In the third set we both raise the stakes. I feel the finish line pulling, but now he’s mentally committed to this fight. There have been times in the past when he’s given up against me, when he’s taken unnecessary risks because he hasn’t believed in himself. Not this time. He’s playing smart, proving to me that I’m going to have to rip the trophy from him if I really want it.
And I do want it. So I will rip it. We have long rallies off my serve, until he realizes I’m committed, I’m willing to hit with him all day. I catch sight of him grabbing his side, winded. I start picturing how the trophy will look in the bachelor pad back in Vegas.

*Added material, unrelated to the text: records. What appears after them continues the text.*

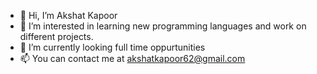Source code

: - 👋 Hi, I’m Akshat Kapoor
- 👀 I’m interested in learning new programming languages and work on different projects.
- 🌱 I’m currently looking full time oppurtunities 
- 📫 You can contact me at akshatkapoor62@gmail.com

<!---
AkshatKapo/AkshatKapo is a ✨ special ✨ repository because its `README.md` (this file) appears on your GitHub profile.
You can click the Preview link to take a look at your changes.
--->
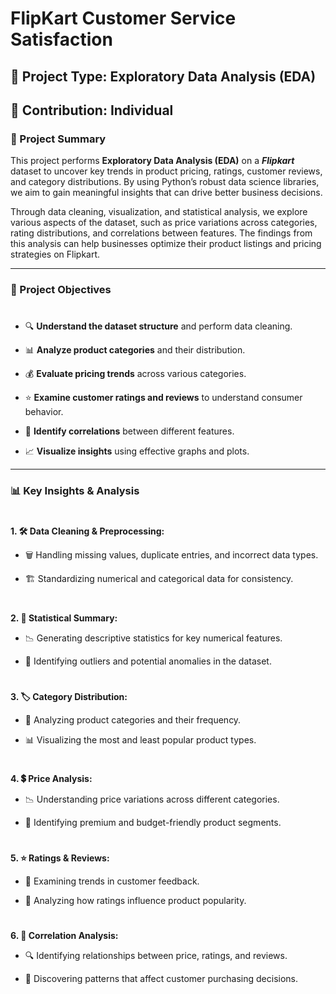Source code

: # FlipKart Customer Service Satisfaction

## 📌 Project Type: Exploratory Data Analysis (EDA)

## 👤 Contribution: Individual


### 📖 Project Summary

This project performs **Exploratory Data Analysis (EDA)** on a ***Flipkart*** dataset to uncover key trends in product pricing, ratings, customer reviews, and category distributions. By using Python’s robust data science libraries, we aim to gain meaningful insights that can drive better business decisions.

Through data cleaning, visualization, and statistical analysis, we explore various aspects of the dataset, such as price variations across categories, rating distributions, and correlations between features. The findings from this analysis can help businesses optimize their product listings and pricing strategies on Flipkart.

---

### 🎯 Project Objectives

#
- 🔍 **Understand the dataset structure** and perform data cleaning.

- 📊 **Analyze product categories** and their distribution.

- 💰 **Evaluate pricing trends** across various categories.

- ⭐ **Examine customer ratings and reviews** to understand consumer behavior.

- 🔗 **Identify correlations** between different features.

- 📈 **Visualize insights** using effective graphs and plots.

---

### 📊 Key Insights & Analysis

#
**1. 🛠 Data Cleaning & Preprocessing:**

  - 🗑️ Handling missing values, duplicate entries, and incorrect data types.

  - 🏗️ Standardizing numerical and categorical data for consistency.

#
**2. 📏 Statistical Summary:**

  - 📉 Generating descriptive statistics for key numerical features.

  - 🚨 Identifying outliers and potential anomalies in the dataset.

#
**3. 🏷️ Category Distribution:**

  - 🔢 Analyzing product categories and their frequency.

  - 📊 Visualizing the most and least popular product types.

#
**4. 💲 Price Analysis:**

  - 📉 Understanding price variations across different categories.

  - 🎯 Identifying premium and budget-friendly product segments.

#
**5. ⭐ Ratings & Reviews:**

  - 📝 Examining trends in customer feedback.

  - 🌟 Analyzing how ratings influence product popularity.

#
**6. 🔗 Correlation Analysis:**

  - 🔍 Identifying relationships between price, ratings, and reviews.

  - 🔬 Discovering patterns that affect customer purchasing decisions.

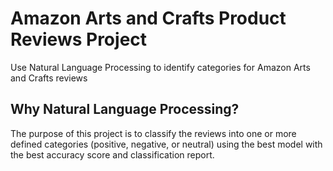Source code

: # Amazon Arts and Crafts Product Reviews Project
Use Natural Language Processing to identify categories for Amazon Arts and Crafts reviews

## Why Natural Language Processing?
The purpose of this project is to classify the reviews into one or more defined categories (positive, negative, or neutral) using the best model with the best accuracy score and classification report.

There are no breaks of serve through the third set. Until 5:all. Finally I break him, and now I’m serving for the match. I hear Brad’s voice, as clearly as if he were standing behind me. Go for his forehand. When in doubt, forehand, forehand. So I hit to Stich’s forehand. Again and again he misses. The outcome feels, to both of us, I think, inevitable.
I fall to my knees. My eyes fill with tears. I look to my box, to Perry and Philly and Gil and especially Brad. You know everything you need to know about people when you see their faces at the moments of your greatest triumph. I’ve believed in Brad’s talent from the beginning, but now, seeing his pure and unrestrained happiness for me, I believe unrestrainedly in him.
Reporters tell me I’m the first unseeded player since 1966 to win the U.S. Open. More importantly, the first man who ever did it was Frank Shields, grandfather of the fifth person in my box. Brooke, who’s been here for every match, looks every bit as happy as Brad.
My new girlfriend, my new coach, my new manager, my surrogate father.
At last, the team is firmly, irrevocably, in place.
16
I THINK you should get rid of that hairpiece, Brooke says. And that ponytail. Shave your hair short, short, and be done with it.
Impossible. I’d feel naked.
You’d feel liberated.
I’d feel exposed.
It’s as though she’s suggesting I have all my teeth pulled. I tell her to forget it. Then I go away and think about it for a few days. I think about the pain my hair has caused me, the in-convenience of the hairpieces, the hypocrisy and the pretending and the lying. Maybe it isn’t crazy after all. Maybe it’s the first step toward sanity.
I stand before Brooke one morning and say, Let’s do it.
Do what?
Cut it off. Let’s cut it all off.
We schedule the ceremonial shearing for late at night, at an hour normally reserved for séances and raves. It’s to be in the kitchen of Brooke’s brownstone, after she returns from the theater. (She got the part in Grease.) We’ll make a party of it, she says, invite some friends.
Perry is there. And, despite our breakup, Wendi. Brooke is openly irritated by the presence of Wendi, and vice versa. Perry is baffled by it. I explain to Brooke and Perry that despite our romantic history, Wendi is still a close friend, a lifelong friend. Being shorn is a dramatic step, and I need friends in the room for moral support, just as I needed Gil there when I had my wrist surgery. In fact, it crosses my mind that for this surgery I should also be sed-ated. We send out for wine.
Brooke’s hairdresser, Matthew, puts my head over the sink, washes my hair, then pulls it all tight.